Children’s Slave Posters & A Mock Slave Auction in Progressive New Jersey
Ahadi Bugg-Levine

Thank you for writing this.

Your observations that “teaching” about the holocaust and other horrors would never involve “projects” like this one are spot on. It’s telling that such examples clarifying the wrongness of doing such a thing occurred to you but apparently not to the school personnel responsible for this debacle.

I’m an old white man and a couple of years ago, because of an incident which occurred in an organization I was affiliated with, I began digging into race/racism here in the U.S. And…whoa…I became painfully aware that we white people (everyone actually, but it really seems to stick with many/most white people) are carefully taught almost nothing of any depth about race/racism while at the same time we are also carefully taught that we know all we need to know. As a result, we white folks tend to be opinionated ignoramuses about these topics.

Most white people in the U.S. are almost completely illiterate about their nation’s current and historical manifestations of race/racism. And also, many white people feel perfectly confident in their ability to have a strong opinion about that which they know almost nothing about. It’s both absurd and spooky.

We white folks are taught (and believe) that if we have good intentions, then we’re good to go…when that’s far from the truth.
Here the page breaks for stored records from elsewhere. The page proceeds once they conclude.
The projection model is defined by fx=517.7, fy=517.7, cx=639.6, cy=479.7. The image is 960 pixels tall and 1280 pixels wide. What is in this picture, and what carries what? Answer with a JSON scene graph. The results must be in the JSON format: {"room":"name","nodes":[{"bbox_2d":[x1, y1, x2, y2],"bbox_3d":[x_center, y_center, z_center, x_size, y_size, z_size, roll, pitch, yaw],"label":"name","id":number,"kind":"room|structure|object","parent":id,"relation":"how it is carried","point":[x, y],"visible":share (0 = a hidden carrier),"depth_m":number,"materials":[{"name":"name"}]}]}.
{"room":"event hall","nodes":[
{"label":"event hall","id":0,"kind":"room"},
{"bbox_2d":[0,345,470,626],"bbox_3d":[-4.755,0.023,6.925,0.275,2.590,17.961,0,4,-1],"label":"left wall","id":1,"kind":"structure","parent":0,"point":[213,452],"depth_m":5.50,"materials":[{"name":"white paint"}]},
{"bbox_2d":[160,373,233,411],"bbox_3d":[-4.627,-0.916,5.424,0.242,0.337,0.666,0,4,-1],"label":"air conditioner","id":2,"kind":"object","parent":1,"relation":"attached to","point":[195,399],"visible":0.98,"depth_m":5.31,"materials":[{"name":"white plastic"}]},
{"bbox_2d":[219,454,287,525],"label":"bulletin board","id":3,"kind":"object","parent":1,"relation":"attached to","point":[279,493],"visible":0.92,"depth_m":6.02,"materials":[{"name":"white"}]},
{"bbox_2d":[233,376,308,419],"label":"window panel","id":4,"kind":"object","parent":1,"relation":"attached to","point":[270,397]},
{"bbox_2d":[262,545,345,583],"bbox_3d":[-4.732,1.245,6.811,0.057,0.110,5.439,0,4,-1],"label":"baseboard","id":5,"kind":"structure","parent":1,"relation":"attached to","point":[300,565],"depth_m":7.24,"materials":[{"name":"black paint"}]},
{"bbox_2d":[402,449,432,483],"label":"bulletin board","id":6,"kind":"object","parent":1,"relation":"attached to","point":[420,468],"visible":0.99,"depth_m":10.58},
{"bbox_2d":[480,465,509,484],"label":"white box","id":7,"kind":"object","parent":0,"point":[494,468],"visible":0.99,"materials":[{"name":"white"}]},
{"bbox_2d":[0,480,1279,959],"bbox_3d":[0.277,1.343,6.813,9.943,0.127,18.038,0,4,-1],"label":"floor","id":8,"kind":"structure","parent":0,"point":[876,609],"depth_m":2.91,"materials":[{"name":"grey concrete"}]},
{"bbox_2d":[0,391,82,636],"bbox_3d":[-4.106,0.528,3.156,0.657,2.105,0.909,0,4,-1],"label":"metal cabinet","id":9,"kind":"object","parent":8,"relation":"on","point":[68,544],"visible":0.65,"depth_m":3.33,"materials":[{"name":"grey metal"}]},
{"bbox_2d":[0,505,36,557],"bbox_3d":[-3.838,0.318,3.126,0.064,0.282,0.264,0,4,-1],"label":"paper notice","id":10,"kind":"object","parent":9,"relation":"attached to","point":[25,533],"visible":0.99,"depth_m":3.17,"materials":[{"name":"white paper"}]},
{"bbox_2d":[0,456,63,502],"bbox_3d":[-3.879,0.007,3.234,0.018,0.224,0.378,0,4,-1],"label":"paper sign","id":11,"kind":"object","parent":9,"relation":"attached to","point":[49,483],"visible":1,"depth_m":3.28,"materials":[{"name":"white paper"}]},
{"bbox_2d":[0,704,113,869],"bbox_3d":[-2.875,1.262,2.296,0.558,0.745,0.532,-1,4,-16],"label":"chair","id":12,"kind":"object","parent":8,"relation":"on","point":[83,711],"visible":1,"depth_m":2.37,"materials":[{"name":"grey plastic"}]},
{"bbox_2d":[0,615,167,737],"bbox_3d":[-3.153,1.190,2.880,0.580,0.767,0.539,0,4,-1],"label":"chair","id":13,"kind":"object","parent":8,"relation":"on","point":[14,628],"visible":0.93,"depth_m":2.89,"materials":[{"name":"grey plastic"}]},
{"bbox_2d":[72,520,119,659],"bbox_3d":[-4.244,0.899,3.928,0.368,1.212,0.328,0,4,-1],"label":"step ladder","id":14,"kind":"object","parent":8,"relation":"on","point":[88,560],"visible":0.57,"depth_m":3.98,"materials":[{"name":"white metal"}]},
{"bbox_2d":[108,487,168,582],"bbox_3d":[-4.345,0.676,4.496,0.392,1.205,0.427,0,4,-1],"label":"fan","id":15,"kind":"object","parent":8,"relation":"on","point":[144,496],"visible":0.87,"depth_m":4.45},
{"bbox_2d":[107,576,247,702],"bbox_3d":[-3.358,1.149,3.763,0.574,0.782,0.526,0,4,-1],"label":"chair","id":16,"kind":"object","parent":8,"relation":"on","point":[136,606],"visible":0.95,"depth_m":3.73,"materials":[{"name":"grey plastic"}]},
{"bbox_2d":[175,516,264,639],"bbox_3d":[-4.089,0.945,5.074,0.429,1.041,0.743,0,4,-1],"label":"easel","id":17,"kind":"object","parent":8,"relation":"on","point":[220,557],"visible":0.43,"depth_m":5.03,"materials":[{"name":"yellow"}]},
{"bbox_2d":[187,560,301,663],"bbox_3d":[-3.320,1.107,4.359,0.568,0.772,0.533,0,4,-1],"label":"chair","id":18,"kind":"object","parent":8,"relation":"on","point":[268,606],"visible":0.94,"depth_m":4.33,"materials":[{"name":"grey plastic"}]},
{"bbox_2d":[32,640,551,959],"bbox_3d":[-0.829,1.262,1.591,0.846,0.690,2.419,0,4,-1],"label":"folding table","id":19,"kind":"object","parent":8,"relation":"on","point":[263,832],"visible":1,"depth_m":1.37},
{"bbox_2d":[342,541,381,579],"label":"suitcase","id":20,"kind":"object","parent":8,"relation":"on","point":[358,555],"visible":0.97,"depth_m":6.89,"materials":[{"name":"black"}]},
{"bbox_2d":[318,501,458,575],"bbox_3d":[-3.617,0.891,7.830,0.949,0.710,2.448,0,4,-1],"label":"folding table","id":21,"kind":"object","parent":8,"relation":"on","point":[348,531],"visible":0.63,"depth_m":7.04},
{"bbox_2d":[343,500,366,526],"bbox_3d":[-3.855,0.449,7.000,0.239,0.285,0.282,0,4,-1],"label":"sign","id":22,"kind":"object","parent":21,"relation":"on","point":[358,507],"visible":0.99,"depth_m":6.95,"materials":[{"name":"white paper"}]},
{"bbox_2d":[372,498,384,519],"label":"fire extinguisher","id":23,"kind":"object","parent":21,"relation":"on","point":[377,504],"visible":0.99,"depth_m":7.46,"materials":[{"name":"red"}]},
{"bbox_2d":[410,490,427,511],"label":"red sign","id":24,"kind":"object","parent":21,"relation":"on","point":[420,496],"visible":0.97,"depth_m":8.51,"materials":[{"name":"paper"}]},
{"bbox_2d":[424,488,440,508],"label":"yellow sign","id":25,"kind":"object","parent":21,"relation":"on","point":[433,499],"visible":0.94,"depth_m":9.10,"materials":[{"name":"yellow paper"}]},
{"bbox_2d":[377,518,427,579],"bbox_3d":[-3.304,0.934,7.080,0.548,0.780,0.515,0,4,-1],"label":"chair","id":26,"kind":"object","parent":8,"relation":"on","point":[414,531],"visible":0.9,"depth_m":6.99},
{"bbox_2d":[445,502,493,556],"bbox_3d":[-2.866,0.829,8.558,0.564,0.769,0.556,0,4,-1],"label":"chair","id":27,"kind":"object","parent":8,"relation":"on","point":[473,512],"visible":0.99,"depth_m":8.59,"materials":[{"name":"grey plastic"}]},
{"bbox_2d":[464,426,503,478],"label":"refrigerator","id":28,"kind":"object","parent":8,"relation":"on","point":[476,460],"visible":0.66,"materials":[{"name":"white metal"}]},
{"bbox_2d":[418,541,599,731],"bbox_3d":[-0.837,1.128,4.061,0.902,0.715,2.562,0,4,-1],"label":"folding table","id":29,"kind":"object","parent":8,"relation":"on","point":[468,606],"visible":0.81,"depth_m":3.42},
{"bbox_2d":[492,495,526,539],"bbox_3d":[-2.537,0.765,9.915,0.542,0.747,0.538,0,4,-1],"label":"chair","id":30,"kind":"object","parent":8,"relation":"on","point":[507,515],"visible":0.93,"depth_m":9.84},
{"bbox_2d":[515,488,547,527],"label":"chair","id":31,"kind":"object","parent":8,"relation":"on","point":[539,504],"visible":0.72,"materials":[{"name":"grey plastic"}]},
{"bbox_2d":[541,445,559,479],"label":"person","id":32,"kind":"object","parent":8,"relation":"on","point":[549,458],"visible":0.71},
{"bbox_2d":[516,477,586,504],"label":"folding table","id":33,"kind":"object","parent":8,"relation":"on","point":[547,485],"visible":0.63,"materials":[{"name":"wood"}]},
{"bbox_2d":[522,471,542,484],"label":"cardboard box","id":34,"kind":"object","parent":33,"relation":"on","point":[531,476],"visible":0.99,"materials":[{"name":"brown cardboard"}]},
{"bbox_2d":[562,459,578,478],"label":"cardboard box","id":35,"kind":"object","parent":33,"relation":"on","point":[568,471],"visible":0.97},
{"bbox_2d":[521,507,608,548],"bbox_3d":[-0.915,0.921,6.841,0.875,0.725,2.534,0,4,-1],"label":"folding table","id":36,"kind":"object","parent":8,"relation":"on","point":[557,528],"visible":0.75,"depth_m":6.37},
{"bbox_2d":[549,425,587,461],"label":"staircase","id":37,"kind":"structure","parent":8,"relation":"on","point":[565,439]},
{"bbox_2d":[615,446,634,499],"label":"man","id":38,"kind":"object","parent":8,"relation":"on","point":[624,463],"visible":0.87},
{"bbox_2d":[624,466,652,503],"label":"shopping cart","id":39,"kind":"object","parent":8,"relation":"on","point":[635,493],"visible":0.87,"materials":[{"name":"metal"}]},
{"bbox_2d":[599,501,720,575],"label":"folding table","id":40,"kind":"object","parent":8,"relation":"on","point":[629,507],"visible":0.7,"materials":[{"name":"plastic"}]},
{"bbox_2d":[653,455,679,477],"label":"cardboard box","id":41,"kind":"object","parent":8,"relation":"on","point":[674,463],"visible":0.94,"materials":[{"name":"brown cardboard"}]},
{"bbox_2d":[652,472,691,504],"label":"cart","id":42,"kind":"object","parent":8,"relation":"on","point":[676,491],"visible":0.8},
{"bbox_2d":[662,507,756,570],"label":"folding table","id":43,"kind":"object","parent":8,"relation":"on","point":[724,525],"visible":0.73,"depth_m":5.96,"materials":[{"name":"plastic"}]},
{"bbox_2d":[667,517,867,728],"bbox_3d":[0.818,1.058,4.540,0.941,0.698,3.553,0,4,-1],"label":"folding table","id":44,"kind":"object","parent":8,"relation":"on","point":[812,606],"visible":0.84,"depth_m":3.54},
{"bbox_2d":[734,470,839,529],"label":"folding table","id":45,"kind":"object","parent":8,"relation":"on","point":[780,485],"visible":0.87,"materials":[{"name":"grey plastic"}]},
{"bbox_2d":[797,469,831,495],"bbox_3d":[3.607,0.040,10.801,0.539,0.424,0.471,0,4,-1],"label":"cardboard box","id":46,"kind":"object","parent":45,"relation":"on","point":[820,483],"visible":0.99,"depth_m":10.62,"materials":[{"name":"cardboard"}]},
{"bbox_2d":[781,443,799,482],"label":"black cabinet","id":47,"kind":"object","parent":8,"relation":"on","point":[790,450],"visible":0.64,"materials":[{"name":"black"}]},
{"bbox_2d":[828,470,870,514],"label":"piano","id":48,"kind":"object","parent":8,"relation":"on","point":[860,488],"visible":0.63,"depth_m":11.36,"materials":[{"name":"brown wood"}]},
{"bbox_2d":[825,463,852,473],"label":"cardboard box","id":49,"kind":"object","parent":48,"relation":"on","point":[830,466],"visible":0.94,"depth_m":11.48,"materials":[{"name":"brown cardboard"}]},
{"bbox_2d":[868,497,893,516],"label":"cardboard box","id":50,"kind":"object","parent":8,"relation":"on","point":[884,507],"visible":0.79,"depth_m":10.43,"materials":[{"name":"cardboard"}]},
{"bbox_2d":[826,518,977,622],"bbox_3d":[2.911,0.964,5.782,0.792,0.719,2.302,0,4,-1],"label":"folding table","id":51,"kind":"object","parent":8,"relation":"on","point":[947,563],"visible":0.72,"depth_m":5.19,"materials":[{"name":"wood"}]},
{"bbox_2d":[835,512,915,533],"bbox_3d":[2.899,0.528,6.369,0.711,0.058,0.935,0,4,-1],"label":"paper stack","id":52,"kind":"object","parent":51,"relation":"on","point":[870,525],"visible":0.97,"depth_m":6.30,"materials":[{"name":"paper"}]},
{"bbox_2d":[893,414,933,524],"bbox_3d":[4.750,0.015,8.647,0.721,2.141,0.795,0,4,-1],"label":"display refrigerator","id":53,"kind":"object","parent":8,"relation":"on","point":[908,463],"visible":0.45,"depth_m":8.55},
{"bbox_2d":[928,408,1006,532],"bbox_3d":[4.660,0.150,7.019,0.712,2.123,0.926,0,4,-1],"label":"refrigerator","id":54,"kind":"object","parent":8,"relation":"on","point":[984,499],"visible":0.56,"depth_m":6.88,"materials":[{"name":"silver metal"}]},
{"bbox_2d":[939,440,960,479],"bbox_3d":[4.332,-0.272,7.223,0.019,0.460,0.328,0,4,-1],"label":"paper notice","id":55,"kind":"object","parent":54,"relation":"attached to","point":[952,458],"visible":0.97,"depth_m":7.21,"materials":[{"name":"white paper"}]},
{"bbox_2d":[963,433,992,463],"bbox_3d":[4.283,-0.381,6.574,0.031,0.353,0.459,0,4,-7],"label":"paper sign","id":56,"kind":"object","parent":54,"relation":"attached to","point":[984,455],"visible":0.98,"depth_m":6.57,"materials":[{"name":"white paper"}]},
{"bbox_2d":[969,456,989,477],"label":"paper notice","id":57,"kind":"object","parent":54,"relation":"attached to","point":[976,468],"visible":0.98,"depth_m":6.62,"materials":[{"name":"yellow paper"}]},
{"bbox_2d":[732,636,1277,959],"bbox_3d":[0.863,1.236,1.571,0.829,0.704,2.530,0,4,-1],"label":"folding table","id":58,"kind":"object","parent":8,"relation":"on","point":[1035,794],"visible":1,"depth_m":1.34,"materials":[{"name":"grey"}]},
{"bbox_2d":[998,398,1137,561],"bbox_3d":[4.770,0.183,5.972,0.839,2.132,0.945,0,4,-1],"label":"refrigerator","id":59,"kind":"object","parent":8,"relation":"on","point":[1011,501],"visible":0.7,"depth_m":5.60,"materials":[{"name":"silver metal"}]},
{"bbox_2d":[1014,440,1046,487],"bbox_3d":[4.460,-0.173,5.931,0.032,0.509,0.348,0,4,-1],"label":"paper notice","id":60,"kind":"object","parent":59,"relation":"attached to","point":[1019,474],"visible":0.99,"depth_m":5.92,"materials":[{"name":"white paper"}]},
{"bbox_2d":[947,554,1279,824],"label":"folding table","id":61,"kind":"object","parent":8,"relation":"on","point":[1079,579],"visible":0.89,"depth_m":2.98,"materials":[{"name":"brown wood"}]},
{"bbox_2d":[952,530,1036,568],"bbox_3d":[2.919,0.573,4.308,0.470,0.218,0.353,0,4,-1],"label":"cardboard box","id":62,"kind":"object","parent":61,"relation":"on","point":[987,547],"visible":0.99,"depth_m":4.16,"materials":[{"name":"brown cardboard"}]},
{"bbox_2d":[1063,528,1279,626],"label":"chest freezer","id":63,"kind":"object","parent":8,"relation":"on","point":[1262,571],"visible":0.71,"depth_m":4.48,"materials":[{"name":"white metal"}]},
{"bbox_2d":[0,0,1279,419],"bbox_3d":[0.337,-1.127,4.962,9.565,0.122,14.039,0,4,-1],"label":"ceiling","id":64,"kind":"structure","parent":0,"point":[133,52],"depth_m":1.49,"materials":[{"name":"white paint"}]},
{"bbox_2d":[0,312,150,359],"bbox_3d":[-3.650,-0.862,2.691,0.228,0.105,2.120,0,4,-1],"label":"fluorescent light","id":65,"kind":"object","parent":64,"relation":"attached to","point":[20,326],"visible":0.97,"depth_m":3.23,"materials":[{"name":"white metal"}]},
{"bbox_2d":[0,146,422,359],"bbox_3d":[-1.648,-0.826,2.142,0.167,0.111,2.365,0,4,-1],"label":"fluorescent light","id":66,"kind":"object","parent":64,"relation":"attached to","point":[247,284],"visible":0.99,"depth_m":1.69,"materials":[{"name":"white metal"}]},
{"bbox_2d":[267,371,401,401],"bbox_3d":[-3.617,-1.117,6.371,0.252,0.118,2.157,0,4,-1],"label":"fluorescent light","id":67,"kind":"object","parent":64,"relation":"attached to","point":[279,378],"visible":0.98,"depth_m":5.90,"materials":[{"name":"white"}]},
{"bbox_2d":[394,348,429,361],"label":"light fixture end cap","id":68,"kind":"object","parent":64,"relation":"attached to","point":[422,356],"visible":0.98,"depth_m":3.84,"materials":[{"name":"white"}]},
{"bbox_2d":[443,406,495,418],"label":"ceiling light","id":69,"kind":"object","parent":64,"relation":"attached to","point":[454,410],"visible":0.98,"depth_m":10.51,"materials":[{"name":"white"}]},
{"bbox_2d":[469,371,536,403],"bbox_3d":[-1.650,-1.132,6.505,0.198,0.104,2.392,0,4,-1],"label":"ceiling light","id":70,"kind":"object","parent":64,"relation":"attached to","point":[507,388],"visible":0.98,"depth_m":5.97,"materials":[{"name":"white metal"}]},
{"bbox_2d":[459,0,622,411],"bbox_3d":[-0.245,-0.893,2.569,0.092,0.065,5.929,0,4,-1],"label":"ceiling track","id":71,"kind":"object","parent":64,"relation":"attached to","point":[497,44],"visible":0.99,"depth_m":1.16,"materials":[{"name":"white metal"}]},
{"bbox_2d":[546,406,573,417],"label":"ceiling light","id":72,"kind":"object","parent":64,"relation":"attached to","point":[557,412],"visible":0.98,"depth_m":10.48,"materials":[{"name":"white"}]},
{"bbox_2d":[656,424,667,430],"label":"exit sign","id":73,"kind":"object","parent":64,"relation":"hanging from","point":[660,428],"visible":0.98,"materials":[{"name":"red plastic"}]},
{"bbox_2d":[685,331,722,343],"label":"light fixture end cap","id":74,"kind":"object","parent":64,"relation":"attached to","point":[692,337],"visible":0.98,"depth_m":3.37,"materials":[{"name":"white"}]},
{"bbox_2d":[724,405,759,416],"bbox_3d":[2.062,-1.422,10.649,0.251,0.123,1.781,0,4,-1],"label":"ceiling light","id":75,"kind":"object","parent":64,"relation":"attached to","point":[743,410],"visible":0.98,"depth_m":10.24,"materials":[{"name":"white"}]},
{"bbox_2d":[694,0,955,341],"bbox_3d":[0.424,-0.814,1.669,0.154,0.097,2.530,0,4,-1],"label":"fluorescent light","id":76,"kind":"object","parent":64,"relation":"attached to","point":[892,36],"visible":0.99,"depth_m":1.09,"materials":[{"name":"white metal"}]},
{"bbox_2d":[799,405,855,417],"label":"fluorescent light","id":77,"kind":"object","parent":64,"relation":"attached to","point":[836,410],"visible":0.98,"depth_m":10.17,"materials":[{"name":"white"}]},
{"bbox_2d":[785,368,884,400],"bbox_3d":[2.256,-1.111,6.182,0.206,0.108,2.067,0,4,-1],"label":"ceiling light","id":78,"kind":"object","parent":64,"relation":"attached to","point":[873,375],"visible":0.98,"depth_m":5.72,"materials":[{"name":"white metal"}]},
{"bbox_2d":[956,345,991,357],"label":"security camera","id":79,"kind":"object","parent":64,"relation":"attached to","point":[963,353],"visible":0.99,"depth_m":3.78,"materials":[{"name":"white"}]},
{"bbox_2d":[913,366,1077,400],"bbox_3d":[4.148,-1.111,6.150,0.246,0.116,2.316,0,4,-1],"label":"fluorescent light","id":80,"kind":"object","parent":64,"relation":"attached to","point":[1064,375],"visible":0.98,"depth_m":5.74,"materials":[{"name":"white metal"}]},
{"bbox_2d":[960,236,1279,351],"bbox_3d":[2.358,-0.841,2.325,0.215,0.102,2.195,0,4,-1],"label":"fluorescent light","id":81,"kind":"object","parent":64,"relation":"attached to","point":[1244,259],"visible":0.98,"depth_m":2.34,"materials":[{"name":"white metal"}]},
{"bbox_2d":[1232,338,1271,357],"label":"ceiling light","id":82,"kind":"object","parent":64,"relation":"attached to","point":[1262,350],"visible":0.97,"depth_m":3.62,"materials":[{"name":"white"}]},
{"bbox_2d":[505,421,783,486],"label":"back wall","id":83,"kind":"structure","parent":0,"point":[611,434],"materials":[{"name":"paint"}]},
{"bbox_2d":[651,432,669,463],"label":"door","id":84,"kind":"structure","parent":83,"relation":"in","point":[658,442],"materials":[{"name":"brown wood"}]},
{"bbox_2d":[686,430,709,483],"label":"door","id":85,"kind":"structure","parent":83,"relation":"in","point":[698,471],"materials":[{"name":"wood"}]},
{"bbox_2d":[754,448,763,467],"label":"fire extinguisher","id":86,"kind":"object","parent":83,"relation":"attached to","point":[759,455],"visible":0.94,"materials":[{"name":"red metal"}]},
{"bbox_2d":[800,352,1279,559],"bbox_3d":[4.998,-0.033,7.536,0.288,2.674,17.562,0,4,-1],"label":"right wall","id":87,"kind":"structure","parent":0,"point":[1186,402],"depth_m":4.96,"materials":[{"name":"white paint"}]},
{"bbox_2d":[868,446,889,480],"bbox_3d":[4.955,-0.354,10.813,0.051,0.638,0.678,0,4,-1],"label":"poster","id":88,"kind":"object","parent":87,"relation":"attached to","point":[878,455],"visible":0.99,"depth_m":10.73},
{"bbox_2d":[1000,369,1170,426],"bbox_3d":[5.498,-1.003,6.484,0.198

White folks can take the online Implicit Association Test on race and discover that…whoops…they're probably harboring biases. (about 80% of white folks taking this test show up as having some degree of racial bias)

Note: our culture, from birth onward, drenches us all in narratives and imagery that encourages and upholds racial bias…we’re not responsible for being influence by that…but we are responsible for working to counter and to resist that social conditioning.

Race/racism is an extremely complex and challenging phenomenon that has shaped and warped our nation for centuries.

Our culture mostly either teaches us ignorance that masquerades as knowledge and/or it teaches us how to hold biases and to disguise them from ourselves…we’re then shocked and dismayed when oblivious ignorance (and hidden biases) manifest themselves in a tragic and hurtful instance such as you elaborated upon in your essay.

The choices for white folks are to either remain oblivious and ignorant and to then periodically engage in ugly and hurtful exhibitions like these school personnel (and be shocked at the reactions) or to get off of our butts and start working toward being less absurdly clueless.

If someone wants to do the work, a good place to start is to read Dr. Robin DiAngelo’s writing about “White Fragility”.

Again, my thanks to you Ahadi Bugg-Levine for writing this. I plan to print it out and use it as a learning tool for a group of us white folks in my community who are struggling to become less ignorant. There’s really no excuse for ugliness like what occurred at Maplewood. Just as there is no excuse for we white folks being as absurdly clueless as we are.